Kiwibank chief economist Jarrod Kerr said there was nothing in the inflation report that the RBNZ would be surprised by, or even react to.
"They need to see how inflation is tracking this time next year, after the supply disruptions have washed through. Bottlenecks at our ports will eventually be addressed," Kerr said.
"Strip away the volatility and core inflation remains subdued, easing from 2.1% to 2.0%. The economy is not yet strong enough to generate a sustained lift in prices. When setting monetary policy, central banks look to the medium term, and try to look through temporary shocks and disruption."
Market reaction to the figures was muted.
Stats NZ said "prices for getting around" rose, with transport prices rising 3.9% in the quarter, the biggest quarterly rise in over a decade.
Petrol prices rose 7.2%, the biggest quarterly rise since June 2015. Despite this, however, petrol prices are 3.8% lower than they were a year ago, Stats NZ's prices senior manager Aaron Beck said.
The price of buying a car also rose over the quarter. Used car prices rose 4.4%, following a similar 4.6% rise in the December 2020 quarter. Annually it is the highest annual increase in used car prices since 2012.
“There have been many delays with imports of goods into New Zealand. This may have resulted in fewer cars available for sale,” Beck said.
And housing costs rose in line with the fast rising housing market. (Remember buying and selling of existing houses is not included in the CPI.)
Rent prices rose 1.0% in the March quarter, the biggest quarterly increase in a year.
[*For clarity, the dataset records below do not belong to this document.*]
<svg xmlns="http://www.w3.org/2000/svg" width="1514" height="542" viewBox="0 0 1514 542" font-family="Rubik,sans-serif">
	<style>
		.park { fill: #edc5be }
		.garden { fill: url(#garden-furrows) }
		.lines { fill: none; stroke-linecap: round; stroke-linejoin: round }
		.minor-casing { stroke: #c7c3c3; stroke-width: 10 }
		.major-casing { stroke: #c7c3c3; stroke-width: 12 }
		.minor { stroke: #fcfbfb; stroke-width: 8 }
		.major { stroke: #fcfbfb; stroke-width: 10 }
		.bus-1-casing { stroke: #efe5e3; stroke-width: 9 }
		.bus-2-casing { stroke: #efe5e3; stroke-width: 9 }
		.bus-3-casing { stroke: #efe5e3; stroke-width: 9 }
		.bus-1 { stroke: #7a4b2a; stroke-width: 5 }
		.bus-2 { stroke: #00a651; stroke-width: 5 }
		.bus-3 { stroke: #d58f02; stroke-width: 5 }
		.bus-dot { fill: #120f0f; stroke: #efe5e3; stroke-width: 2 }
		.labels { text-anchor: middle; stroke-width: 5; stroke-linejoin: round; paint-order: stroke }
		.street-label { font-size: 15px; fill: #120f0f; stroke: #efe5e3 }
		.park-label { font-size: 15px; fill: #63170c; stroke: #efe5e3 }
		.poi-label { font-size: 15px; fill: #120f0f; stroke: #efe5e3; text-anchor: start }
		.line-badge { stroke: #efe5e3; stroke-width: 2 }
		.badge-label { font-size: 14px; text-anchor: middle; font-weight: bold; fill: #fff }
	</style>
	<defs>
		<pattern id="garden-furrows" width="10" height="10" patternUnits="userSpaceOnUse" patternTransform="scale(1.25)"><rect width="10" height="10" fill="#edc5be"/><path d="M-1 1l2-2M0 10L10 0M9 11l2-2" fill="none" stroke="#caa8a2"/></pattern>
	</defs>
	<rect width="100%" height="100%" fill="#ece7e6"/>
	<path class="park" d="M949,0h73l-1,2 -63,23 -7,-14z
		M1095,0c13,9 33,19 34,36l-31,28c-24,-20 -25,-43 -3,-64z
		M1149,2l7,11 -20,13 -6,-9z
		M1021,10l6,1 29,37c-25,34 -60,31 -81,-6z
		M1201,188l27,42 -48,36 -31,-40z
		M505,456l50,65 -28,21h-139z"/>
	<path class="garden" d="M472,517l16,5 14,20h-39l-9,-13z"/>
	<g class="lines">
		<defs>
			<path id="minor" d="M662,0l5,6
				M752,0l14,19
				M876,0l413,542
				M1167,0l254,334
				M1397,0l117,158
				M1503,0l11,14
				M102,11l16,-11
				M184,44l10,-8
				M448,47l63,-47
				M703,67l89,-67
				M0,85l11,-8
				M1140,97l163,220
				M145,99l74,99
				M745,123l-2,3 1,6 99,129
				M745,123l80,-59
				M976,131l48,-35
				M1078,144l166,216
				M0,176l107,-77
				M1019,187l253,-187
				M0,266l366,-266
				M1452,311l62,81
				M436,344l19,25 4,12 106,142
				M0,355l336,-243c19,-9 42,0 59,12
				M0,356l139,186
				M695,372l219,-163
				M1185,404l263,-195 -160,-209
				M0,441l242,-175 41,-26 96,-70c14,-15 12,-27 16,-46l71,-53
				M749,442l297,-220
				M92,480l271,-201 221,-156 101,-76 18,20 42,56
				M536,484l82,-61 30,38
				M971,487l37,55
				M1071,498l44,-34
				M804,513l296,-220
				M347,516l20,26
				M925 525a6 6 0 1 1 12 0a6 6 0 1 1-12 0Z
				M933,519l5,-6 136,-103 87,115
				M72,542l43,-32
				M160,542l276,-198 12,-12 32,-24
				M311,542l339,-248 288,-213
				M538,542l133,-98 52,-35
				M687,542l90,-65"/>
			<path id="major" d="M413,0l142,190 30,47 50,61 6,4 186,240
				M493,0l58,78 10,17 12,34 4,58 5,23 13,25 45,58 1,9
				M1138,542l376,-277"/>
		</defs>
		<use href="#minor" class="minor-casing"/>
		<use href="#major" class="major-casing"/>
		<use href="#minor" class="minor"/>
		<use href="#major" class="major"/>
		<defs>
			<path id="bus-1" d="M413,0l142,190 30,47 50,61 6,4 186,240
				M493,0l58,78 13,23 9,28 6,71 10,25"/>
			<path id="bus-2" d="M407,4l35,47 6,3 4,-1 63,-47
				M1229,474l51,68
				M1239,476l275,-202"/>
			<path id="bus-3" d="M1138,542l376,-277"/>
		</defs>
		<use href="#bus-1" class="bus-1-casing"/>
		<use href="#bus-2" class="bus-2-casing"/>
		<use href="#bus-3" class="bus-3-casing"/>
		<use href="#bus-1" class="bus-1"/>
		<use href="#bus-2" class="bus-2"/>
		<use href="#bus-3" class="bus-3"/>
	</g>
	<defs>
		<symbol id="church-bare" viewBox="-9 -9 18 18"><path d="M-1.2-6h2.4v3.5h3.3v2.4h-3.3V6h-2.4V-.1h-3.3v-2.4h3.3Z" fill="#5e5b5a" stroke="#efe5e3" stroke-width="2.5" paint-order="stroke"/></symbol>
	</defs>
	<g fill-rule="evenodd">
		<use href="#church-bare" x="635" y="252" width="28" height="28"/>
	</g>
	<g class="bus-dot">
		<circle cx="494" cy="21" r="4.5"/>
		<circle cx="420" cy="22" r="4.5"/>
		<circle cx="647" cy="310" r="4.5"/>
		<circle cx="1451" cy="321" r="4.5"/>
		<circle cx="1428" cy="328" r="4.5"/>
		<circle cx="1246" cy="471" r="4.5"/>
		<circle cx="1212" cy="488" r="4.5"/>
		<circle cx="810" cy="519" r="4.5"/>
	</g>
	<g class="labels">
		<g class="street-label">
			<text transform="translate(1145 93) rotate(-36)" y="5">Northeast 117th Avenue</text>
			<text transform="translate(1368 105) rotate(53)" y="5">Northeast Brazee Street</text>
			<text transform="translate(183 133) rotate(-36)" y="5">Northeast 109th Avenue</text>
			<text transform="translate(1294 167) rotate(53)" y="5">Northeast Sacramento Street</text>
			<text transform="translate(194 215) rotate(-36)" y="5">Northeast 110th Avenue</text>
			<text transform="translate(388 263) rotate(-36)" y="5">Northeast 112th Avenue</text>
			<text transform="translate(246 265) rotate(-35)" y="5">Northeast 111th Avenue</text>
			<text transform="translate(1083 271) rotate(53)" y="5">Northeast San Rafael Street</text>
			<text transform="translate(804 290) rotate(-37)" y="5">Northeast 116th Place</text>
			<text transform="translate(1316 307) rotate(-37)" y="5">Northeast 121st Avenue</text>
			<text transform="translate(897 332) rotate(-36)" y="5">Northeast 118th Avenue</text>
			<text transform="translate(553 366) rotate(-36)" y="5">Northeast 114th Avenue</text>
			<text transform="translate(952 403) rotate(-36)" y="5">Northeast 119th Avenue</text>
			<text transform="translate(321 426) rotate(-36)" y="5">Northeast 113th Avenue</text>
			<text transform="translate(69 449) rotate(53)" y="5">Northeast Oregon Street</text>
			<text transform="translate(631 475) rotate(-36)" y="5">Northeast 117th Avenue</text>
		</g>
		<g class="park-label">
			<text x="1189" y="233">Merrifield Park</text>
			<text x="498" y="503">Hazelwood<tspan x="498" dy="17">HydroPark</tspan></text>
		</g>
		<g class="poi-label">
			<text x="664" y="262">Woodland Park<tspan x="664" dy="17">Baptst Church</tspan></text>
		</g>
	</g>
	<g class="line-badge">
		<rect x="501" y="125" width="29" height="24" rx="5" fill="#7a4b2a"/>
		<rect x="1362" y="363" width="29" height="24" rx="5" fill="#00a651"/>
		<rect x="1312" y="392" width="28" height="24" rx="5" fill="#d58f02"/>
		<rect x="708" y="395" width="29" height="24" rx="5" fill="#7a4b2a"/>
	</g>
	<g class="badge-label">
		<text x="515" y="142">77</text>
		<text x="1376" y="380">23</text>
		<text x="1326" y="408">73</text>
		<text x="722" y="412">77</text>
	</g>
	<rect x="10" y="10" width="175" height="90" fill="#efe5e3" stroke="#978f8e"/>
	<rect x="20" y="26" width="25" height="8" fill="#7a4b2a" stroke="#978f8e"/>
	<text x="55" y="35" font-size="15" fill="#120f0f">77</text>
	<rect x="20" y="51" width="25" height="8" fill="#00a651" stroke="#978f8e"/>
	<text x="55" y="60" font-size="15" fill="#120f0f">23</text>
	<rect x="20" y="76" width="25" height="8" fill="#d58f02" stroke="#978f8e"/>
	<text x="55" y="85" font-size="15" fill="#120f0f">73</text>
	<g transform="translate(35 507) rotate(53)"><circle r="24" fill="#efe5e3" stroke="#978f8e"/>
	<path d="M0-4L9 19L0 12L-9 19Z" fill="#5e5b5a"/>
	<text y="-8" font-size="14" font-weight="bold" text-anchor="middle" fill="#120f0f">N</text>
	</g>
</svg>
Annual rent prices increased 2.7%.
The cost of building a new house also rose in the March quarter, up 1.2%.
“Reported shortages of many building products such as timber and house fittings and furnishings, as well as higher labour costs likely contributed to the movement,” Beck said.
The price of building a new home increased 3.5% in the year to March 2021, the biggest annual increase since June 2019. However, this is less than half of what it was when it peaked at almost 9% in 2004.
Tobacco prices have been one of the main drivers of non-tradable inflation over recent years. For four years, the annual tobacco excise tax increase was 10% in addition to the CPI (all groups less credit services for the year to 30 September). However, the large annual excise increases have come to an end, and so the annual increase on 1 January 2021 was only from the all groups CPI less credit services for the year to 30 September 2020.
Some highlights of the March quarter figures included:
- Transport rose 3.9%, influenced by higher prices for private transport supplies and services (up 4.9%) and purchase of vehicles (up 2.6%).
- Housing and household utilities rose 0.9%, influenced by actual rentals for housing (up 1.0%) and home ownership (1.2%).
- Alcoholic beverages and tobacco rose 1.6%, influenced by higher prices for cigarettes and tobacco (up 2.7%).
- Food rose 0.6%, influenced by grocery food (up 0.9%) and restaurant meals and ready to eat foods (up 0.9%).